Seemingly out of nowhere tonight, graphics chip maker Nvidia has announced one of the biggest changes to its business in some time: It will begin licensing its new Kepler GPU core, as well as future designs, to third-party companies.
The move will give Nvidia a completely new source of revenue, but more importantly it will help bring its technology to even more mobile devices. The company has been struggling to get into the mobile market with its Tegra processors, but so far we’ve yet to see a killer Tegra device hit the market. By licensing its technology, Nvidia won’t have to rely solely on Tegra as its mobile workhorse, and it also opens the door for some interesting new spins on its technology from third-parties.
Additionally, Nvidia announced that it will be licensing out its visual computing portfolio, which includes more than 5,500 patents and its CUDA parallel computing platform.
“Not so long ago, we only made and sold GPU chips, albeit the world’s fastest ones,” wrote David Shannon, executive vice president and general counsel at Nvidia, in a blog post tonight. “Five years ago, we introduced Tegra, a system on a chip… But it’s not practical to build silicon or systems to address every part of the expanding market. Adopting a new business approach will allow us to address the universe of devices.”

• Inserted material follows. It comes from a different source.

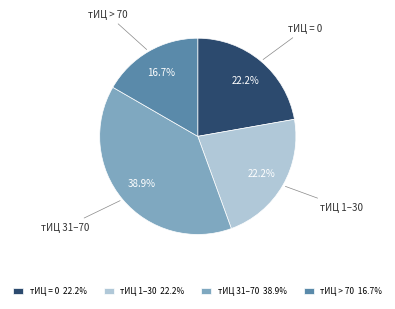

How many segments does this pie chart have?

4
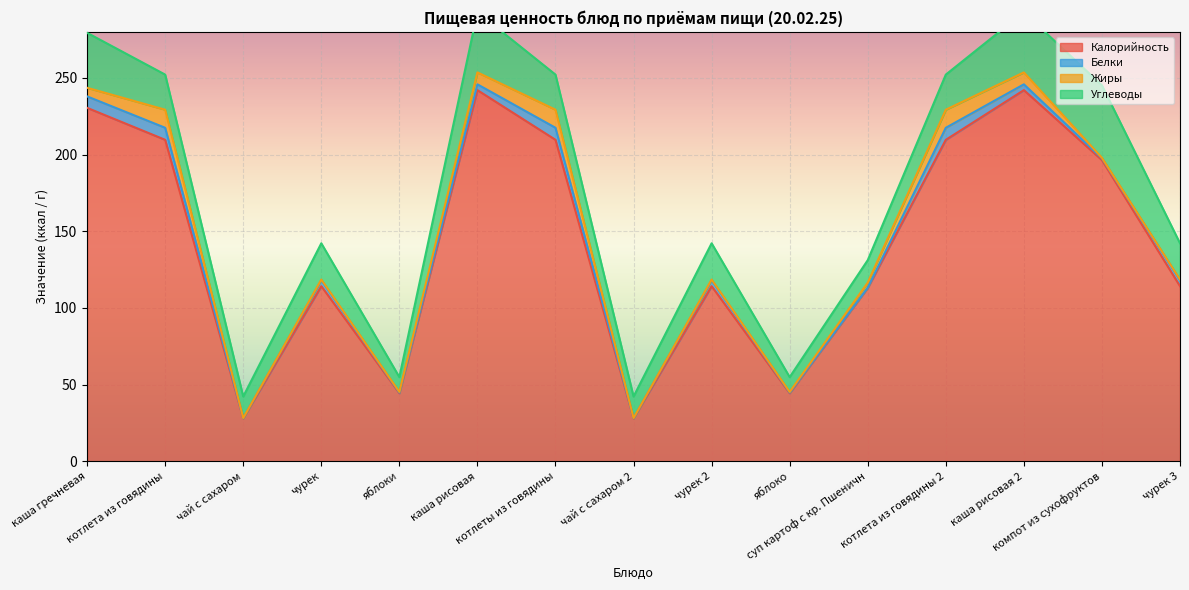

The value of Калорийность at каша рисовая 2 is 242.0. True or false?

True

Nvidia is best known for its powerful graphics cards, which have been accelerating 3D performance for PC gamers (and emptying their wallets) since the mid-90s. But with Tegra, and more recent announcements like its GRID game streaming system and the Shield Android console, Nvidia has desperately been trying to make itself relevant in an entirely new wave of computing devices.
Shannon pointed out that Nvidia already licensed one of its earlier GPU cores to Sony for the PlayStation 3, which gave the company a taste of the possibilities from licensing. AMD, which purchased Nvidia’s main competitor ATI back in 2006, also has its chips powering the next-generation Xbox One and PlayStation 4.
While the licensing announcement was surprising, it makes a lot of sense for Nvidia. Its new Kepler GPU technology can scale from smartphones all the way to powerful supercomputers, making it perfectly suited for other companies to manipulate for their own uses.
Licensing also makes Nvidia’s technology viable for companies that would never adopt its Tegra chips, hardware guru Anand Lal Shimp points out. Now Nvidia will be able to push its technology for future chips from Apple and Samsung, both of which would likely leap at the chance to outdo the other in graphics performance.